706. Grants and Fellowships 101: How to Obtain Funding. This workshop provides an introduction to writing grant proposals and fellowship applications. Topics include funding sources, electronic databases, organization and format of proposals and applications, submission and review processes, use of secondary sources, and guidelines for effective proposal writing. Fall. One-day workshop. 1 credit hour. Pass/Fail.
707. Giving Professional Presentations. This workshop examines elements necessary for giving effective professional presentations. Topics include analyzing audience and purpose, assessing environment, language choices, differences between speaking and writing, nonverbal communication, characteristics of effective delivery, controlling nervousness, poster presentations, visual aids, and handling questions. Fall. One-day workshop. 1 credit hour. Pass/Fail.
708. Writing Successfully. This workshop provides an introduction to various aspects of writing in a variety of professional settings. Topics include strategies for efficient composing, overcoming writer’s block, avoiding plagiarism, adjusting for audience, writing for PowerPoint, and editing your own writing. Spring. One-day workshop. 1 credit hour. Pass/Fail.
710. Career Workshop for Graduate Students.

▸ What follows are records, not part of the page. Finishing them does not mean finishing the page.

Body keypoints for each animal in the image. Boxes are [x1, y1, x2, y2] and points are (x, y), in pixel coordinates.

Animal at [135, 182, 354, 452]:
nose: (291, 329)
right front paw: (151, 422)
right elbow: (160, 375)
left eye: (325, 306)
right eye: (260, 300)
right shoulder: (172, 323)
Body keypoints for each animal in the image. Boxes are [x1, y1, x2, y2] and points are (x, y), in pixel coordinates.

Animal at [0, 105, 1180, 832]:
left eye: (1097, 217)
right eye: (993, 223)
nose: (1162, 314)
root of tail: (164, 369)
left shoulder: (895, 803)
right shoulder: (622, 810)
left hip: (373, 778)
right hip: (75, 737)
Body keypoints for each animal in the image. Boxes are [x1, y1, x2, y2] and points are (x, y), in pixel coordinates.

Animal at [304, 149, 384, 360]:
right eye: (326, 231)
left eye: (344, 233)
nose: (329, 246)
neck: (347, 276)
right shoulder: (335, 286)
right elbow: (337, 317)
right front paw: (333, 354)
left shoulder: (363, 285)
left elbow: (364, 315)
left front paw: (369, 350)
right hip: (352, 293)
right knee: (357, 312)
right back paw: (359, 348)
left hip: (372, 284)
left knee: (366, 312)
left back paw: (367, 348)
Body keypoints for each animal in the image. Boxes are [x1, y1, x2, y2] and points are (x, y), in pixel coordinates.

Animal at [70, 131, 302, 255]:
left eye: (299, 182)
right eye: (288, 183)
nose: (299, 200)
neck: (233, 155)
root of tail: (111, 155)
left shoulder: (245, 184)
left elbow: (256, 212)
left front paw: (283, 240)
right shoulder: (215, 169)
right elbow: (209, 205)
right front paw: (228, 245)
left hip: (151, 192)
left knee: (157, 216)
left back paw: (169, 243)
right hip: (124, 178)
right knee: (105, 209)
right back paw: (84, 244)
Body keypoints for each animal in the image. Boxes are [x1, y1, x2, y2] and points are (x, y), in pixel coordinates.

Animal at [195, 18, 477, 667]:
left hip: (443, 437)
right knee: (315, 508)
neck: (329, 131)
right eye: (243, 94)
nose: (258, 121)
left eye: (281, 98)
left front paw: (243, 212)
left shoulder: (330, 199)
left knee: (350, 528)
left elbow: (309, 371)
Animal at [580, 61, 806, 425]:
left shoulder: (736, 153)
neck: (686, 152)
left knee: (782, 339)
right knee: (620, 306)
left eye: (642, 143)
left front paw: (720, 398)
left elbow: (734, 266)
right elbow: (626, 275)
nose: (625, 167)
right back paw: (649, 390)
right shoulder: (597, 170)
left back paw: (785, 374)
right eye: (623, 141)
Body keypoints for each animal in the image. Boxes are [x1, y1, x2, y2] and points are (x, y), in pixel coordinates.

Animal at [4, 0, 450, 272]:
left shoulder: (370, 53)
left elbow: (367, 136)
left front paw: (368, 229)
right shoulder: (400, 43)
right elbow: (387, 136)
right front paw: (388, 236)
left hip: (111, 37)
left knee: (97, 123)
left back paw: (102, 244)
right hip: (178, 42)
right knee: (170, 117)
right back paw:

This workshop provides participants with insights into a variety of career fields, inside and outside of academia. Discussion panels are made up of invited speakers from business, government, industry, and academia from across the United States. Spring. One-day workshop.
1 credit hour. Pass/Fail.
711. Special Topics. This workshop addressed topics of current interest to graduate students. See UAB Class Schedule for offerings. 1 credit hour. Pass/Fail.